**What to work on:**
Everything from the line containing "NotificationViewController遵守" to the end of the listing is to be set down exactly, both ends included, and nothing before it.

**Material supplied:**
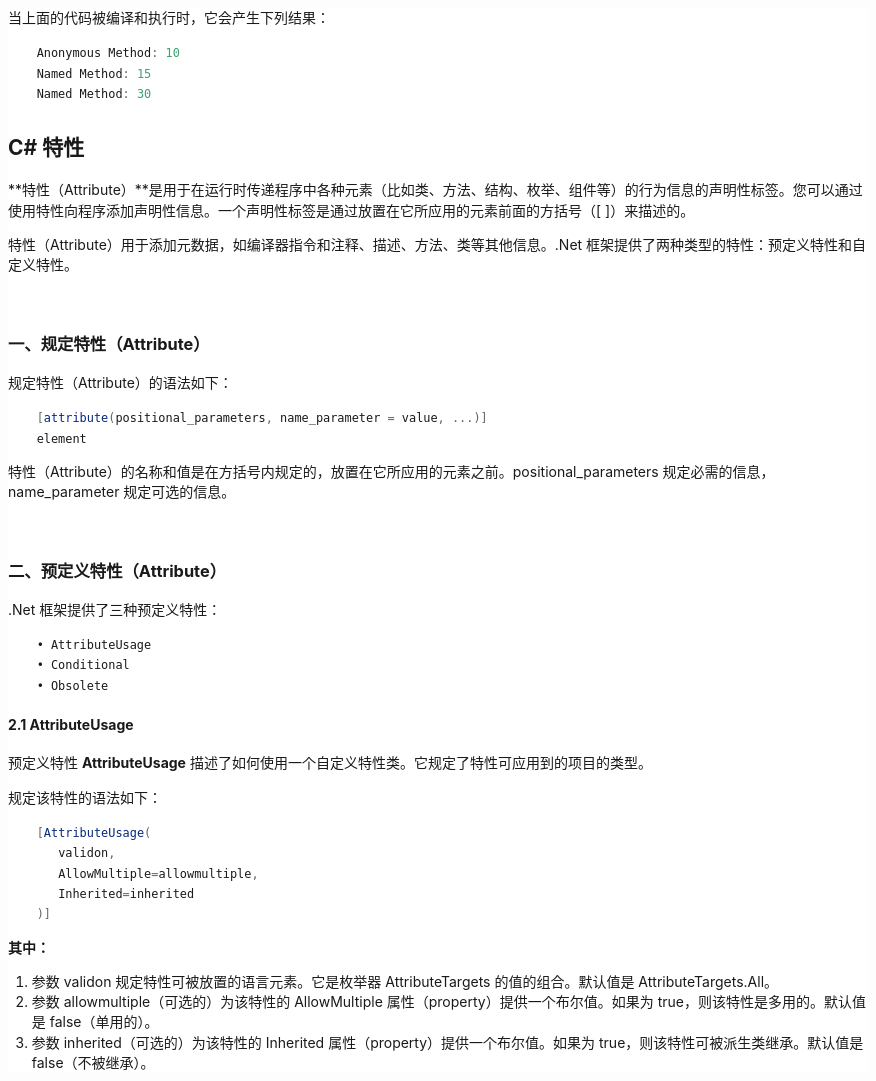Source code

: 当上面的代码被编译和执行时，它会产生下列结果：

```csharp
    Anonymous Method: 10
    Named Method: 15
    Named Method: 30
```

## C# 特性

**特性（Attribute）**是用于在运行时传递程序中各种元素（比如类、方法、结构、枚举、组件等）的行为信息的声明性标签。您可以通过使用特性向程序添加声明性信息。一个声明性标签是通过放置在它所应用的元素前面的方括号（[ ]）来描述的。

特性（Attribute）用于添加元数据，如编译器指令和注释、描述、方法、类等其他信息。.Net 框架提供了两种类型的特性：预定义特性和自定义特性。

 

### 一、规定特性（Attribute）

规定特性（Attribute）的语法如下：

```csharp
    [attribute(positional_parameters, name_parameter = value, ...)]
    element
```

特性（Attribute）的名称和值是在方括号内规定的，放置在它所应用的元素之前。positional_parameters 规定必需的信息，name_parameter 规定可选的信息。

 

### 二、预定义特性（Attribute）

.Net 框架提供了三种预定义特性：

```
    • AttributeUsage
    • Conditional
    • Obsolete
```

#### 2.1 AttributeUsage

预定义特性 **AttributeUsage** 描述了如何使用一个自定义特性类。它规定了特性可应用到的项目的类型。

规定该特性的语法如下：

```csharp
    [AttributeUsage(
       validon,
       AllowMultiple=allowmultiple,
       Inherited=inherited
    )]
```

**其中：**

1. 参数 validon 规定特性可被放置的语言元素。它是枚举器 AttributeTargets 的值的组合。默认值是 AttributeTargets.All。
2. 参数 allowmultiple（可选的）为该特性的 AllowMultiple 属性（property）提供一个布尔值。如果为 true，则该特性是多用的。默认值是 false（单用的）。
3. 参数 inherited（可选的）为该特性的 Inherited 属性（property）提供一个布尔值。如果为 true，则该特性可被派生类继承。默认值是 false（不被继承）。
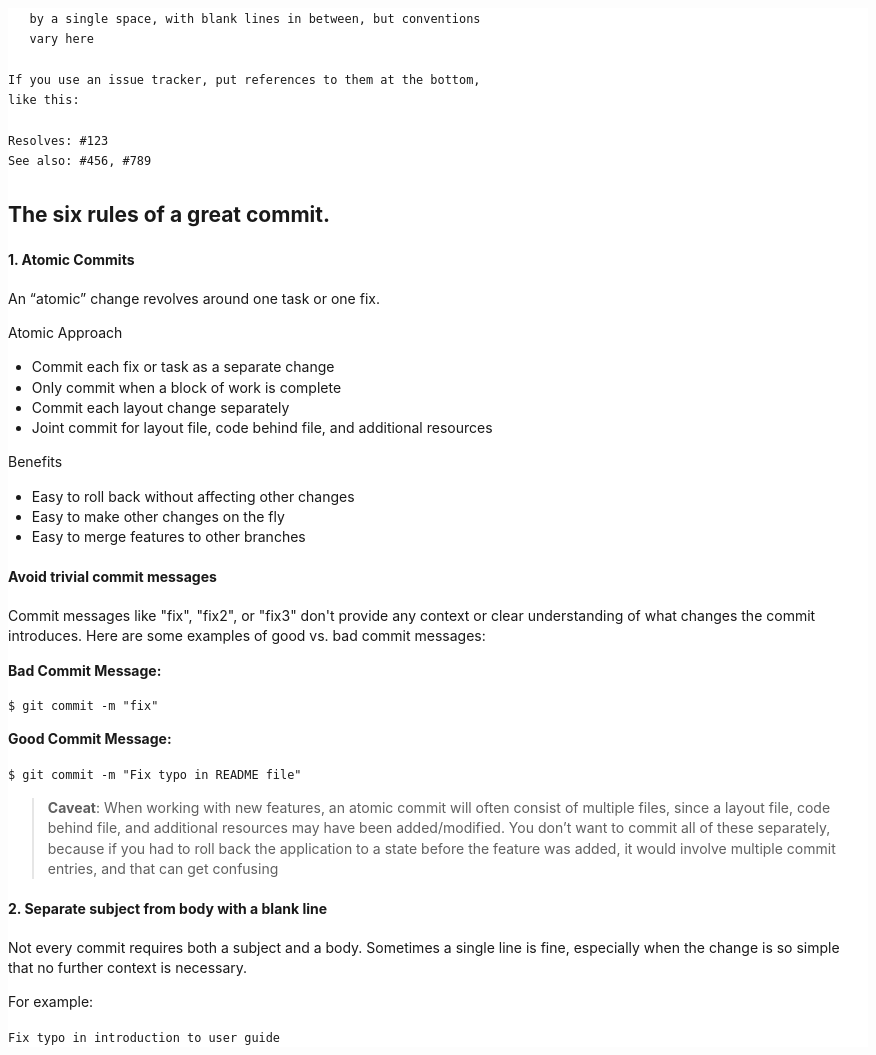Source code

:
 ```
   by a single space, with blank lines in between, but conventions
   vary here

If you use an issue tracker, put references to them at the bottom,
like this:

Resolves: #123
See also: #456, #789
```


## The six rules of a great commit.

#### 1. Atomic Commits
An “atomic” change revolves around one task or one fix.

Atomic Approach
 - Commit each fix or task as a separate change
 - Only commit when a block of work is complete
 - Commit each layout change separately
 - Joint commit for layout file, code behind file, and additional resources

Benefits

- Easy to roll back without affecting other changes
- Easy to make other changes on the fly
- Easy to merge features to other branches

#### Avoid trivial commit messages

Commit messages like "fix", "fix2", or "fix3" don't provide any context or clear understanding of what changes the commit introduces. Here are some examples of good vs. bad commit messages:

**Bad Commit Message:**

    $ git commit -m "fix"

**Good Commit Message:**

    $ git commit -m "Fix typo in README file"

> **Caveat**: When working with new features, an atomic commit will often consist of multiple files, since a layout file, code behind file, and additional resources may have been added/modified. You don’t want to commit all of these separately, because if you had to roll back the application to a state before the feature was added, it would involve multiple commit entries, and that can get confusing

#### 2. Separate subject from body with a blank line

Not every commit requires both a subject and a body. Sometimes a single line is fine, especially when the change is so simple that no further context is necessary.

For example:

    Fix typo in introduction to user guide
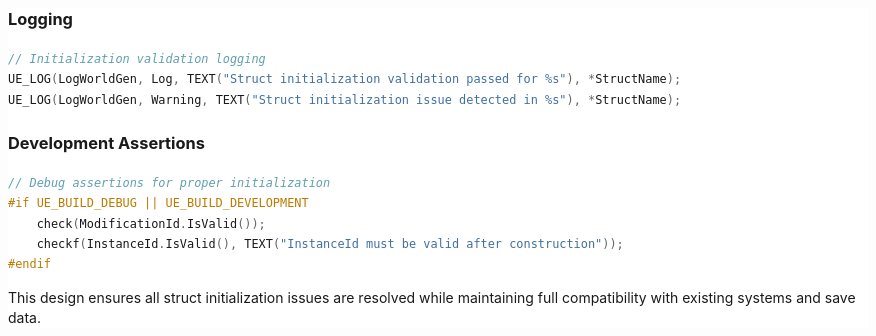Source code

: ### Logging

```cpp
// Initialization validation logging
UE_LOG(LogWorldGen, Log, TEXT("Struct initialization validation passed for %s"), *StructName);
UE_LOG(LogWorldGen, Warning, TEXT("Struct initialization issue detected in %s"), *StructName);
```

### Development Assertions

```cpp
// Debug assertions for proper initialization
#if UE_BUILD_DEBUG || UE_BUILD_DEVELOPMENT
    check(ModificationId.IsValid());
    checkf(InstanceId.IsValid(), TEXT("InstanceId must be valid after construction"));
#endif
```

This design ensures all struct initialization issues are resolved while maintaining full compatibility with existing systems and save data.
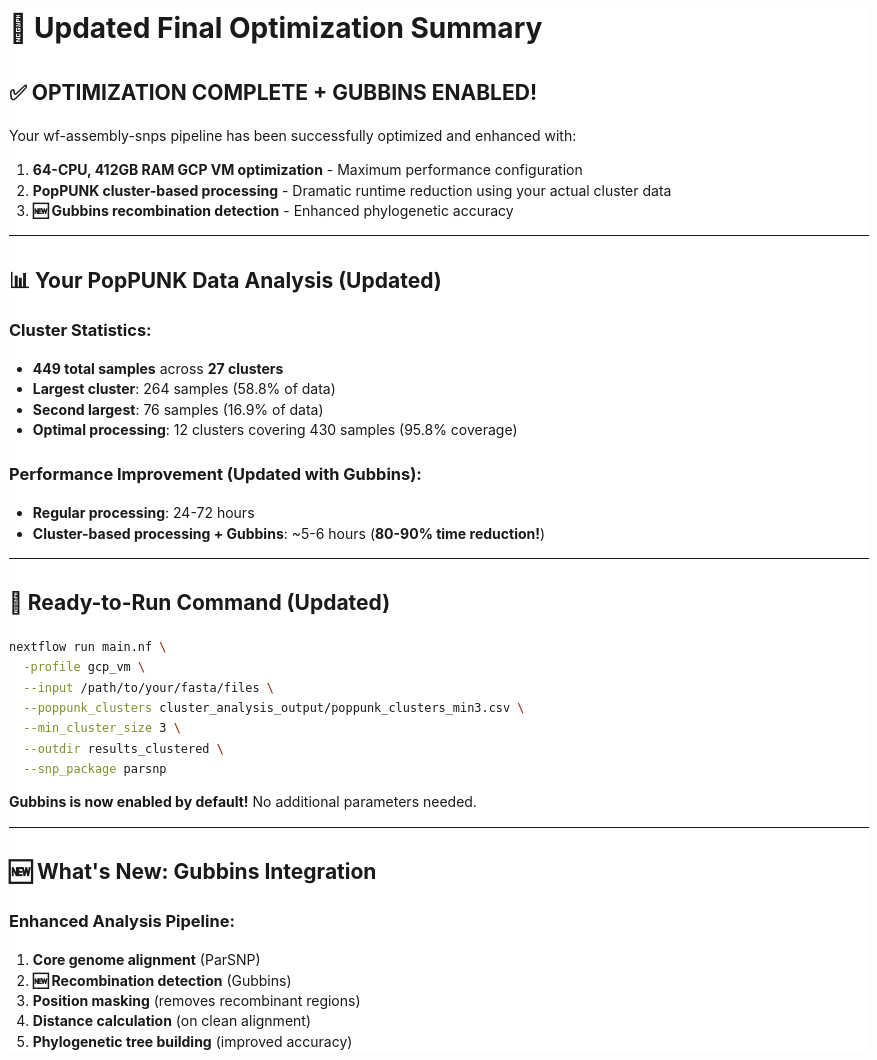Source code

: # 🚀 Updated Final Optimization Summary

## ✅ **OPTIMIZATION COMPLETE + GUBBINS ENABLED!**

Your wf-assembly-snps pipeline has been successfully optimized and enhanced with:

1. **64-CPU, 412GB RAM GCP VM optimization** - Maximum performance configuration
2. **PopPUNK cluster-based processing** - Dramatic runtime reduction using your actual cluster data
3. **🆕 Gubbins recombination detection** - Enhanced phylogenetic accuracy

---

## 📊 **Your PopPUNK Data Analysis (Updated)**

### **Cluster Statistics:**
- **449 total samples** across **27 clusters**
- **Largest cluster**: 264 samples (58.8% of data)
- **Second largest**: 76 samples (16.9% of data)
- **Optimal processing**: 12 clusters covering 430 samples (95.8% coverage)

### **Performance Improvement (Updated with Gubbins):**
- **Regular processing**: 24-72 hours
- **Cluster-based processing + Gubbins**: ~5-6 hours (**80-90% time reduction!**)

---

## 🎯 **Ready-to-Run Command (Updated)**

```bash
nextflow run main.nf \
  -profile gcp_vm \
  --input /path/to/your/fasta/files \
  --poppunk_clusters cluster_analysis_output/poppunk_clusters_min3.csv \
  --min_cluster_size 3 \
  --outdir results_clustered \
  --snp_package parsnp
```

**Gubbins is now enabled by default!** No additional parameters needed.

---

## 🆕 **What's New: Gubbins Integration**

### **Enhanced Analysis Pipeline:**
1. **Core genome alignment** (ParSNP)
2. **🆕 Recombination detection** (Gubbins)
3. **Position masking** (removes recombinant regions)
4. **Distance calculation** (on clean alignment)
5. **Phylogenetic tree building** (improved accuracy)
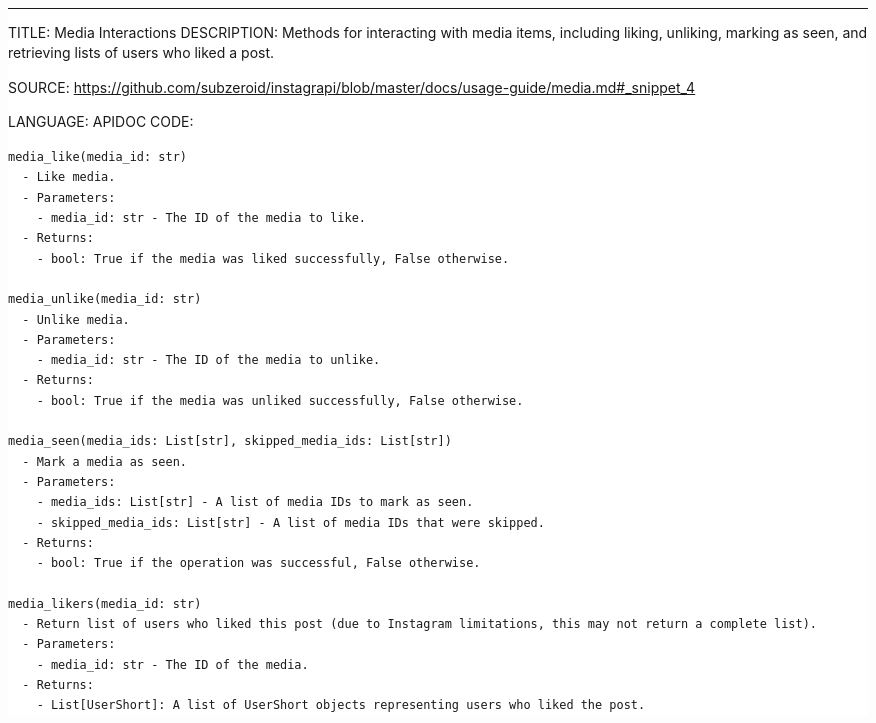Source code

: ----------------------------------------

TITLE: Media Interactions
DESCRIPTION: Methods for interacting with media items, including liking, unliking, marking as seen, and retrieving lists of users who liked a post.

SOURCE: https://github.com/subzeroid/instagrapi/blob/master/docs/usage-guide/media.md#_snippet_4

LANGUAGE: APIDOC
CODE:
```
media_like(media_id: str)
  - Like media.
  - Parameters:
    - media_id: str - The ID of the media to like.
  - Returns:
    - bool: True if the media was liked successfully, False otherwise.

media_unlike(media_id: str)
  - Unlike media.
  - Parameters:
    - media_id: str - The ID of the media to unlike.
  - Returns:
    - bool: True if the media was unliked successfully, False otherwise.

media_seen(media_ids: List[str], skipped_media_ids: List[str])
  - Mark a media as seen.
  - Parameters:
    - media_ids: List[str] - A list of media IDs to mark as seen.
    - skipped_media_ids: List[str] - A list of media IDs that were skipped.
  - Returns:
    - bool: True if the operation was successful, False otherwise.

media_likers(media_id: str)
  - Return list of users who liked this post (due to Instagram limitations, this may not return a complete list).
  - Parameters:
    - media_id: str - The ID of the media.
  - Returns:
    - List[UserShort]: A list of UserShort objects representing users who liked the post.
```
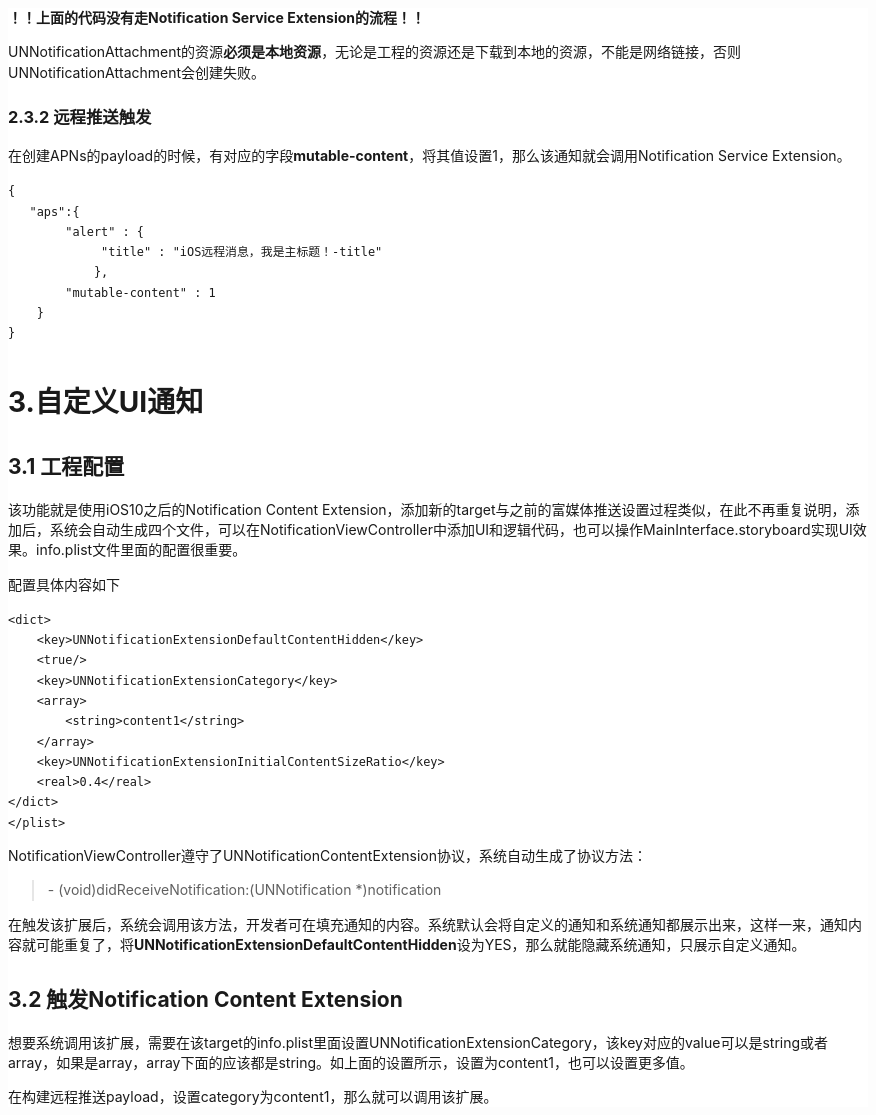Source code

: **！！上面的代码没有走Notification Service Extension的流程！！**  

UNNotificationAttachment的资源**必须是本地资源**，无论是工程的资源还是下载到本地的资源，不能是网络链接，否则UNNotificationAttachment会创建失败。

### 2.3.2 远程推送触发
在创建APNs的payload的时候，有对应的字段**mutable-content**，将其值设置1，那么该通知就会调用Notification Service Extension。

```
{
   "aps":{
        "alert" : {
             "title" : "iOS远程消息，我是主标题！-title"
            },
        "mutable-content" : 1
    }
}
```

# 3.自定义UI通知

## 3.1 工程配置
该功能就是使用iOS10之后的Notification Content Extension，添加新的target与之前的富媒体推送设置过程类似，在此不再重复说明，添加后，系统会自动生成四个文件，可以在NotificationViewController中添加UI和逻辑代码，也可以操作MainInterface.storyboard实现UI效果。info.plist文件里面的配置很重要。  

配置具体内容如下

```
<dict>
	<key>UNNotificationExtensionDefaultContentHidden</key>
	<true/>
	<key>UNNotificationExtensionCategory</key>
	<array>
		<string>content1</string>
	</array>
	<key>UNNotificationExtensionInitialContentSizeRatio</key>
	<real>0.4</real>
</dict>
</plist>
```

NotificationViewController遵守了UNNotificationContentExtension协议，系统自动生成了协议方法：

> \- (void)didReceiveNotification:(UNNotification *)notification

在触发该扩展后，系统会调用该方法，开发者可在填充通知的内容。系统默认会将自定义的通知和系统通知都展示出来，这样一来，通知内容就可能重复了，将**UNNotificationExtensionDefaultContentHidden**设为YES，那么就能隐藏系统通知，只展示自定义通知。  

## 3.2 触发Notification Content Extension

想要系统调用该扩展，需要在该target的info.plist里面设置UNNotificationExtensionCategory，该key对应的value可以是string或者array，如果是array，array下面的应该都是string。如上面的设置所示，设置为content1，也可以设置更多值。  

在构建远程推送payload，设置category为content1，那么就可以调用该扩展。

**Answer to this task:**
NotificationViewController遵守了UNNotificationContentExtension协议，系统自动生成了协议方法：

> \- (void)didReceiveNotification:(UNNotification *)notification

在触发该扩展后，系统会调用该方法，开发者可在填充通知的内容。系统默认会将自定义的通知和系统通知都展示出来，这样一来，通知内容就可能重复了，将**UNNotificationExtensionDefaultContentHidden**设为YES，那么就能隐藏系统通知，只展示自定义通知。  

## 3.2 触发Notification Content Extension

想要系统调用该扩展，需要在该target的info.plist里面设置UNNotificationExtensionCategory，该key对应的value可以是string或者array，如果是array，array下面的应该都是string。如上面的设置所示，设置为content1，也可以设置更多值。  

在构建远程推送payload，设置category为content1，那么就可以调用该扩展。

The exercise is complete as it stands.